> _YOUR GOAL_:
Copy exactly, please, the lines of the data from its start through the line containing "Survey companies and marine inspectors".

> _AVAILABLE DATA_:
----

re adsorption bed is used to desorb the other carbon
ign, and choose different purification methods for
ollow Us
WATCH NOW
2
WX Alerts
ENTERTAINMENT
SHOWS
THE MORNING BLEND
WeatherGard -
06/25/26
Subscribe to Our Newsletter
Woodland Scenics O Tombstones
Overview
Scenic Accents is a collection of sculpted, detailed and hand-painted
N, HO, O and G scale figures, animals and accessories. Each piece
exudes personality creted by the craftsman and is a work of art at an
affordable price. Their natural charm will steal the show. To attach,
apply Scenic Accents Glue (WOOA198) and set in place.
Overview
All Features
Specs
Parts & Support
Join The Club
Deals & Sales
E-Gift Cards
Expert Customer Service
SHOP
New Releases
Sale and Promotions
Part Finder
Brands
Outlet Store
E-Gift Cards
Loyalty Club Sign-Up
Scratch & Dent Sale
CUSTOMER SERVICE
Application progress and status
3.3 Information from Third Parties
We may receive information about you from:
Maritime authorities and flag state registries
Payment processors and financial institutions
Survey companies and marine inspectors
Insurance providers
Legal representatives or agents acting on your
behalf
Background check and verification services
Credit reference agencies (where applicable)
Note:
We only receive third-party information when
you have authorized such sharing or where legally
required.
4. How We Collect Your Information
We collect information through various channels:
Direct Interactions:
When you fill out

----

> _TASK RESPONSE_:
re adsorption bed is used to desorb the other carbon
ign, and choose different purification methods for
ollow Us
WATCH NOW
2
WX Alerts
ENTERTAINMENT
SHOWS
THE MORNING BLEND
WeatherGard -
06/25/26
Subscribe to Our Newsletter
Woodland Scenics O Tombstones
Overview
Scenic Accents is a collection of sculpted, detailed and hand-painted
N, HO, O and G scale figures, animals and accessories. Each piece
exudes personality creted by the craftsman and is a work of art at an
affordable price. Their natural charm will steal the show. To attach,
apply Scenic Accents Glue (WOOA198) and set in place.
Overview
All Features
Specs
Parts & Support
Join The Club
Deals & Sales
E-Gift Cards
Expert Customer Service
SHOP
New Releases
Sale and Promotions
Part Finder
Brands
Outlet Store
E-Gift Cards
Loyalty Club Sign-Up
Scratch & Dent Sale
CUSTOMER SERVICE
Application progress and status
3.3 Information from Third Parties
We may receive information about you from:
Maritime authorities and flag state registries
Payment processors and financial institutions
Survey companies and marine inspectors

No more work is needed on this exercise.